Un giorno tutto questo...

Questa volta, un po' l'accenno di Marigrade (sempre prezioso), un po' l'invito di Sa' (poi auto-paccatasi), siamo Elena ed io ad imbarcare Mino verso i Cappuccini. In programma è "Victoria", pellicola tedesca del 2015, diretta da Sebastian Schipper, classe 1968, dove un lungo e intenso, splendido piano sequenza ci racconta di un rush notturno che è tutta una vita.
Dall'inizio alla fine, il fascino e il pericolo insiti nello smollare gli ormeggi. Quelle serate lì, in cui davvero ad ogni svolta tutto può succedere, quando l'ignoto esplode nelle infinite possibilità e la salvezza è l'ultimo dei problemi; quando il primo testa di cazzo si trasforma nell'amico sconosciuto cui tutto affideresti (pure la vita). "Fare attenzione" sarebbe l'unico modo, ma falserebbe il salto.

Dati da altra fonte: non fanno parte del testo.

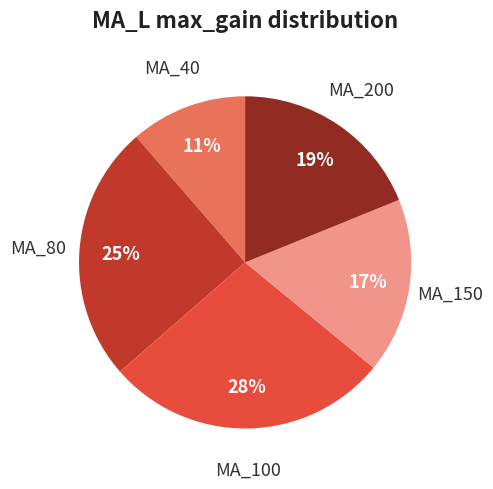

Between MA_150 and MA_200, which is larger?

MA_200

L'incipit coglie lo spettatore di sorpresa ("un rave qui in parrocchia?!"), ma è meraviglia-techno d'autore. coerente con l'intera visione successiva. Intrufolati silenziosi, seguiamo Victoria di Madrid nella sua seratina prima di attaccar presto, al bar dove lavora. Vodka alla goccia, prima di uscire dal club. Tac. Ecco l'incontro fatale tra ragazzi con tanta di quella energia dentro che brucerà. L'invito...accettato. Tra loro Boxer fa paura a guardarlo, ma c'è quella storia dell'abito...e in palio c'è anche l'orgoglio (sfigata no!). Un terrazzo ad alto rischio, poi un pianoforte con movimenti che, più che le orecchie, spalancano la bocca. Momenti forti, sorridenti, gridanti, etilici...ormai il gettone è stato inserito, inesorabile lo si sente nella carcassa e azionare il meccanismo.
Quando la partita pare vinta (un grandioso ritorno al club, da imperatori), altra svolta dietro cementi grigi mai così massicci, a suggerire la portata della conseguenza (dell'assetto anti-sommossa). La m.d.p. s'unisce alla corsa furiosa, schiva, s'accascia, scivola, si nasconde. Assieme a chi è rimasto. Sonne, senza respiro, guarda Victoria...ripensa a quel "un giorno questo locale sarà nostro". Grandi.
Apnea cinematografica che allarga i polmoni. Non mi pare sia proprio "nulla".